**Provided text**.
Conduct an assets search before suing to ascertain what assets and income your subject has, and to make sure the assets will be available should you win a judgment. Do this assets search before taking possession of an asset - such as an automobile or a boat - with a lien against it, as you may be liable for the lien. If the person doesn't have anything, why waste your time and money in court? If you're not going to collect, why bother to go through the hassle of a court conflict to get a judgment?? Plus, you could lose on a technicality! Find out what you can attach and make stick, uncontested, once you have obtained the judgment.

WHAT ARE ASSETS?

Everything you own is an asset: stocks, bonds, houses, boats, money in banks, that new car with no lien on it. Your bedroom set, your living room furniture - all are assets. Personal assets are either "personal property" or "real property."? Real property assets include houses, condo's, lots, apartment buildings, or other commercial properties.

Tangible Personal Property

These are things like vehicles, equipment, inventory, phone systems, computers, bank accounts, stocks, bonds, paid-up insurance policies - items of value a person buys or comes into possession of by one means or another. Except for personal property that must be licensed, like vehicles and boats and airplanes, "ownership" of an item is usually determined by "possession." Proof of ownership may be a sales receipt, a canceled check or a bill of sale. Most everyone agrees: possession, especially long-term possession, is nine-tenths of the law.

Intangible Personal Property

Items such as patents, royalty agreements, promissory notes, contracts, accounts receivable, wages, or other income are considered Intangible Personal Property.

Real Property
Locate real estate and you may have something to attach. If your subject, the owner, has a homestead exemption on the house, you're not going to be able to touch it. However, if he owns the lot next door, or if he owns an apartment building, you can lay claim to those.

LOCATING ASSETS

Asset location has long been a valued resource for lenders, creditors, investors, and government entities. The largest creditor in the United States is the Internal Revenue Service. IRS auditors, field agents and CID agents locate assets to satisfy levies, liens, tax fraud and tax evasion matters. So does the Federal Depository Insurance Corporation, the Resolution Trust Corporation, the Small Business Administration, student loan authorities, bankruptcy trustees, and various states' departments of revenue.

**Your objective**. In the asset search text, starting at "Everything you own" and ending at "other commercial properties.", write the passage again with "furniture" swapped for "fixtures".

**Given entries**.
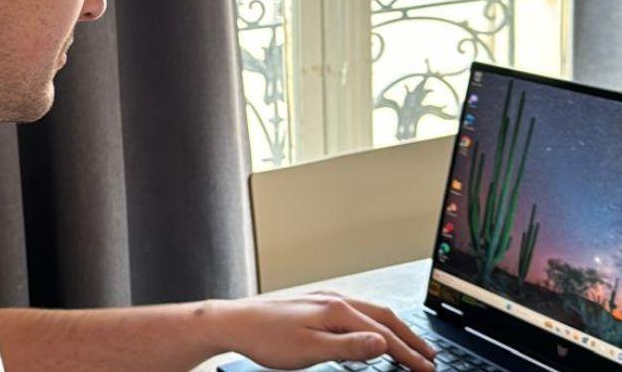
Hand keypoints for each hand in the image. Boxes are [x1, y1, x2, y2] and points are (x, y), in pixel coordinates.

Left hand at [206, 291, 436, 371]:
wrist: (234, 323)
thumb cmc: (266, 338)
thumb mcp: (310, 350)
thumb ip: (349, 347)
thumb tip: (383, 343)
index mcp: (337, 310)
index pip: (384, 334)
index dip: (408, 353)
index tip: (427, 368)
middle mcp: (334, 299)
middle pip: (383, 317)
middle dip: (409, 337)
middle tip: (429, 356)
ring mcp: (324, 299)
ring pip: (370, 312)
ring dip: (392, 328)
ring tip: (408, 344)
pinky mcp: (315, 304)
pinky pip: (355, 311)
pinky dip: (373, 322)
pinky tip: (370, 331)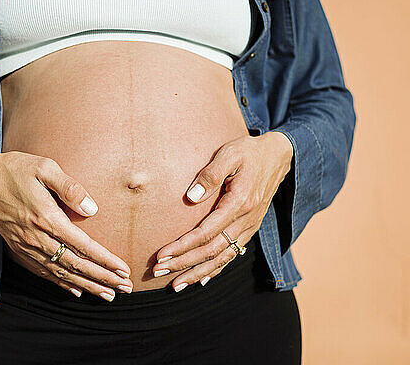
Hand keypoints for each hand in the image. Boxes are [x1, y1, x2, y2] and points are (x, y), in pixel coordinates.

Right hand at [0, 144, 132, 301]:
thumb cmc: (15, 169)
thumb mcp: (44, 167)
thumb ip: (70, 187)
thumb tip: (92, 209)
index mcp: (46, 218)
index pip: (83, 246)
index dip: (105, 260)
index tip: (123, 269)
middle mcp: (37, 238)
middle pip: (76, 265)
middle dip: (103, 279)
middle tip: (125, 288)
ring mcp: (26, 246)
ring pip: (61, 273)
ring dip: (87, 286)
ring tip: (108, 295)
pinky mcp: (19, 248)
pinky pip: (43, 272)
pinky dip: (61, 283)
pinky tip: (76, 290)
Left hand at [151, 132, 293, 291]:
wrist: (279, 156)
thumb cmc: (248, 152)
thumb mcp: (229, 154)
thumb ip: (210, 174)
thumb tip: (191, 196)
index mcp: (240, 202)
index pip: (206, 232)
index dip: (182, 246)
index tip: (161, 255)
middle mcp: (246, 220)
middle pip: (212, 251)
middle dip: (184, 264)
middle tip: (158, 272)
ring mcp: (250, 227)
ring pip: (223, 258)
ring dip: (198, 272)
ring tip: (176, 285)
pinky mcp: (250, 228)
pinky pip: (233, 254)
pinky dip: (217, 269)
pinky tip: (202, 279)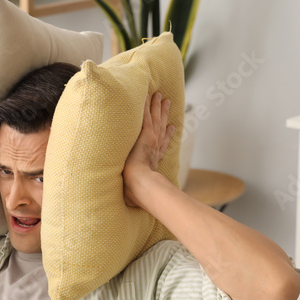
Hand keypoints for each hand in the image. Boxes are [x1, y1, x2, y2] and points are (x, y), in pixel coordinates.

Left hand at [123, 92, 174, 206]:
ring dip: (158, 106)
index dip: (167, 135)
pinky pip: (145, 116)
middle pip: (161, 127)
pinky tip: (149, 95)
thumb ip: (133, 193)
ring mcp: (151, 140)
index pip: (161, 145)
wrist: (139, 184)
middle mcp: (155, 148)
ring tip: (161, 96)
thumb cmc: (136, 193)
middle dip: (164, 115)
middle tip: (167, 103)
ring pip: (155, 118)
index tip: (171, 128)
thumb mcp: (135, 191)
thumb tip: (128, 203)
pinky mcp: (145, 135)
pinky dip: (148, 105)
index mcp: (153, 160)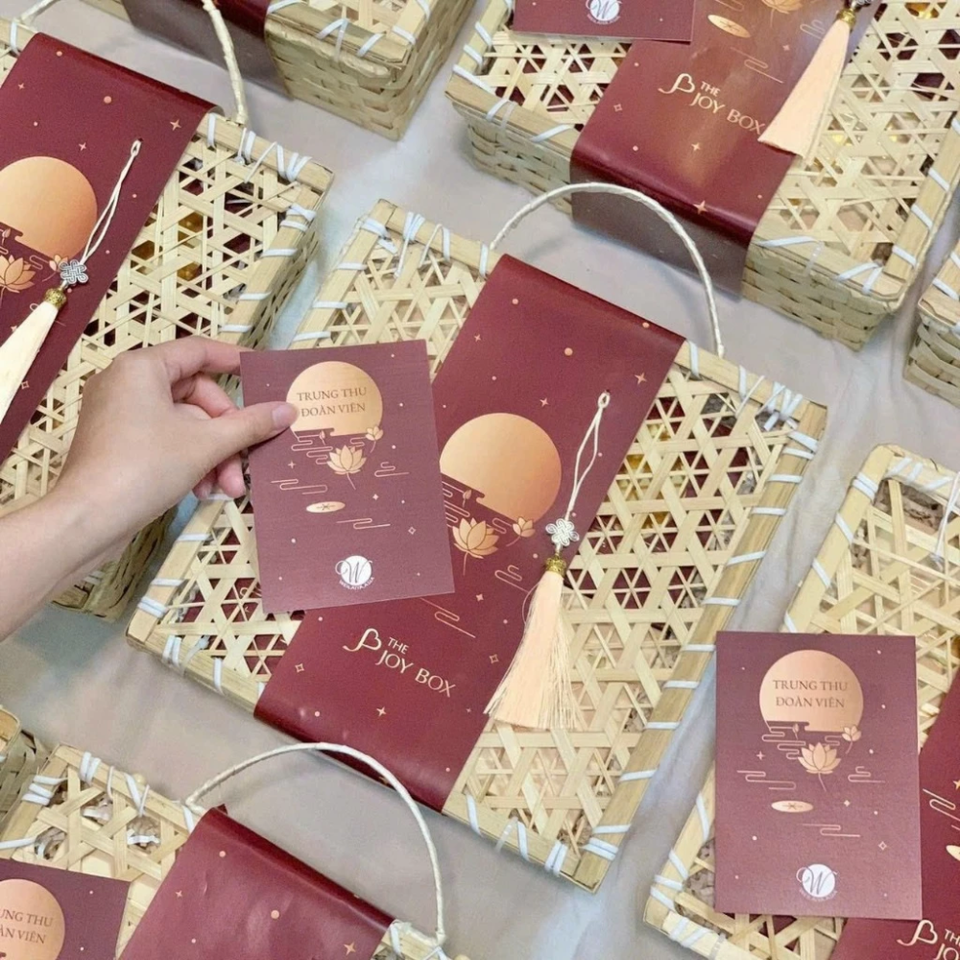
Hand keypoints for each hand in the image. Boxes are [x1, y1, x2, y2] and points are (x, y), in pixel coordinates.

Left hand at [54, 336, 294, 554]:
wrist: (88, 519)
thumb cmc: (144, 467)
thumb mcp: (207, 444)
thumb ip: (250, 424)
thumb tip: (288, 411)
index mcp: (142, 368)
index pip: (198, 352)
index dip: (234, 361)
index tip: (262, 376)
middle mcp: (127, 383)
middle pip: (196, 397)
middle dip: (226, 434)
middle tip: (245, 459)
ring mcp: (119, 415)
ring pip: (184, 425)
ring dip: (213, 455)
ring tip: (227, 488)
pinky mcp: (118, 444)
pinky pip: (165, 441)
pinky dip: (190, 462)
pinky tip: (203, 491)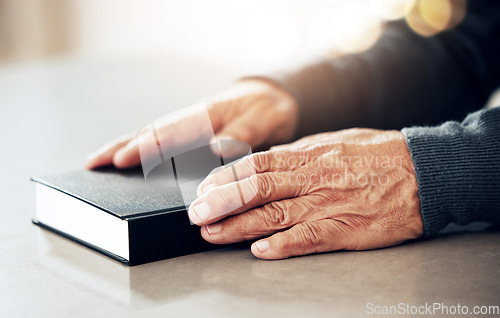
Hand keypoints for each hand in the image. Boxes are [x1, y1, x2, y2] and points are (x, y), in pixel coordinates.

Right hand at [85, 79, 298, 168]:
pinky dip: (141, 151)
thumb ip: (244, 133)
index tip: (121, 159)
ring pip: (151, 137)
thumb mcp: (265, 120)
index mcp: (206, 116)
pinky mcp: (192, 135)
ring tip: (97, 162)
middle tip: (92, 163)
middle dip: (120, 147)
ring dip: (123, 148)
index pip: (170, 132)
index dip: (145, 147)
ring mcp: (189, 128)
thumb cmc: (267, 109)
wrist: (270, 98)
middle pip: (150, 133)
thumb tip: (217, 148)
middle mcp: (192, 121)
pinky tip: (128, 160)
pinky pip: (162, 143)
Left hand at [188, 128, 423, 258]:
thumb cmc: (378, 154)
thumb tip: (267, 160)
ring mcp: (329, 203)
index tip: (205, 188)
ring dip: (240, 225)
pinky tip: (260, 251)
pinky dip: (283, 245)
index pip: (257, 164)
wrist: (424, 172)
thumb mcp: (335, 141)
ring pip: (275, 214)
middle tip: (196, 213)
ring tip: (213, 233)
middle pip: (258, 189)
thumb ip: (300, 153)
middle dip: (222, 202)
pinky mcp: (347, 228)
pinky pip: (310, 238)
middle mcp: (314, 177)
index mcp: (310, 155)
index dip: (226, 177)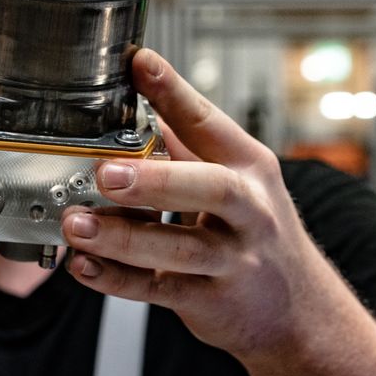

**Answer to the exercise**.
Everything you own is an asset: stocks, bonds, houses, boats, money in banks, that new car with no lien on it. Your bedroom set, your living room fixtures - all are assets. Personal assets are either "personal property" or "real property."? Real property assets include houses, condo's, lots, apartment buildings, or other commercial properties.